| DATA FOR ANALYSIS |
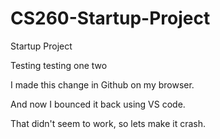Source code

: # CS260-Startup-Project
Startup Project


Testing testing one two

I made this change in Github on my browser.

And now I bounced it back using VS code.

That didn't seem to work, so lets make it crash.
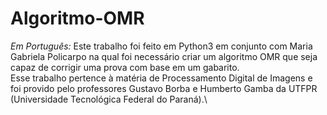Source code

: # Algoritmo-OMR
*Em Português:* Este trabalho foi feito em Python3 em conjunto com Maria Gabriela Policarpo na qual foi necessário criar um algoritmo OMR que seja capaz de corrigir uma prova com base em um gabarito.\
Esse trabalho pertence à matéria de Processamento Digital de Imagens e foi provido pelo professores Gustavo Borba e Humberto Gamba da UTFPR (Universidade Tecnológica Federal do Paraná).\
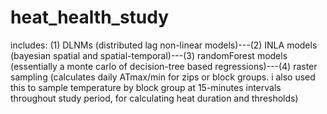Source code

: # heat_health_study

includes:
(1) DLNMs (distributed lag non-linear models)---(2) INLA models (bayesian spatial and spatial-temporal)---(3) randomForest models (essentially a monte carlo of decision-tree based regressions)---(4) raster sampling (calculates daily ATmax/min for zips or block groups.  i also used this to sample temperature by block group at 15-minutes intervals throughout study period, for calculating heat duration and thresholds)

| JOB |
Reproduce the data above with each occurrence of "Source code" replaced by "Code listing" and everything else unchanged. Omit the pictures from your answer.

| RESPONSE TO THE EXERCISE |
Code listing

: # CS260-Startup-Project
Startup Project


Testing testing one two

I made this change in Github on my browser.

And now I bounced it back using VS code.

That didn't seem to work, so lets make it crash.
Code listing

: # Algoritmo-OMR
*Em Português:* Este trabalho foi feito em Python3 em conjunto com Maria Gabriela Policarpo na qual foi necessário criar um algoritmo OMR que seja capaz de corrigir uma prova com base em um gabarito.\
Esse trabalho pertence à matéria de Processamento Digital de Imagens e foi provido pelo professores Gustavo Borba e Humberto Gamba da UTFPR (Universidade Tecnológica Federal do Paraná).\
Code listing

: # heat_health_study

includes:
(1) DLNMs (distributed lag non-linear models)---(2) INLA models (bayesian spatial and spatial-temporal)---(3) randomForest models (essentially a monte carlo of decision-tree based regressions)---(4) raster sampling (calculates daily ATmax/min for zips or block groups.  i also used this to sample temperature by block group at 15-minutes intervals throughout study period, for calculating heat duration and thresholds)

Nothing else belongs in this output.